The Christmas Panic

I don’t know how many times I’ve been physically ejected from stores late on Christmas Eve, not to mention the occasional crazy bargain, “Sir, how much do you have in your hand? Twenty bucks? Good enough, take the stuff. Now, GO!!!!”

Wrapping gifts into the wee hours of Christmas, getting to bed just before the kids were howling around the tree, with me desperate for some sleep being dragged down to the festivities.

Such craziness was not unique to my Christmas experience, however, but for far too long was a pattern in my professional life. Refining my opening arguments well after midnight before a trial in just a few hours. Actual experience, and insane. If I had a do-over of my career in law, “last minute” would be one of the first things to get harpooned.

Sure, I know all too well the wry saying, “If it weren’t for the last minute, a lot of things would never get done.” Some truth, but the question is not whether it gets done, but whether it gets done well.

I think it was attributed to Churchill that “nothing focuses a man’s mind more than the certainty he is to be hanged in the morning”. True enough, but most of us don’t go through life expecting the hangman’s noose at dawn. Most of us actually have the time to get things done in a timely fashion, and to get them done right.

The problem with “the Christmas panic” is that it leaves no room for margin, no allowance for second thought, and absolutely no opportunity to throw the whole thing out and start over again.
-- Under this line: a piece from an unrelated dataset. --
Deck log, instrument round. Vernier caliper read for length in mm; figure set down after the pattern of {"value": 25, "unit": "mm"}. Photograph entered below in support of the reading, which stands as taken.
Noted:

The direct result of that is that we foreclose our opportunities of producing stellar work, and it is the consistent production of stellar work which creates the kind of reputation that puts you at the forefront of your profession.

Each of us has their own reason for procrastination. Don’t know your excuse, but mine was simple: trying to jam too much into too little time. And that happens for the very simple reason that things were not properly triaged and prioritized. When we tackle tasks on the basis of first come, first served, we waste so much time on the unimportant that the really critical stuff gets short shrift, and that means we produce mediocre work. And mediocre work also gives us a reputation, just not the kind we want.
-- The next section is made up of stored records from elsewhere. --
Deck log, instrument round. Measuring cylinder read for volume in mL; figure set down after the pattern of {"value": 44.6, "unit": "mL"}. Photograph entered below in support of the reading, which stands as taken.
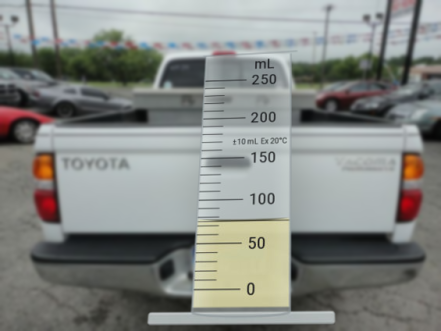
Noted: {"value": 75, "unit": "mL"}
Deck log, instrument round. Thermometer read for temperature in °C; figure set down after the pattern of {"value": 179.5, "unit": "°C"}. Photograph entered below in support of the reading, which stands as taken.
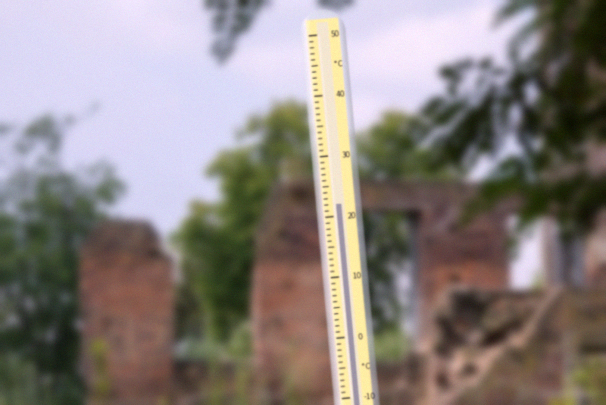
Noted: {"value": 22, "unit": "°C"}
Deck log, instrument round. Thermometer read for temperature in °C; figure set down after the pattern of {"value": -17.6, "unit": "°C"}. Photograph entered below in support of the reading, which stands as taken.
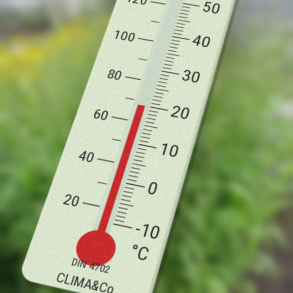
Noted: {"value": 20, "unit": "°C"}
There are a thousand ways of getting our lives more organized around what’s important, not what’s urgent. I’ve written before about the Eisenhower Matrix (https://mailchi.mp/735eccef9310/resolution-for-17980742?e=[UNIQID]) as an excellent example of what really works. What matters is not which tool we use, but that we clearly get our “important” ahead of our “urgent” so that our energy goes into what matters.

Oh, yeah, and I’m glad to say my Christmas gifts were all wrapped almost a month ago!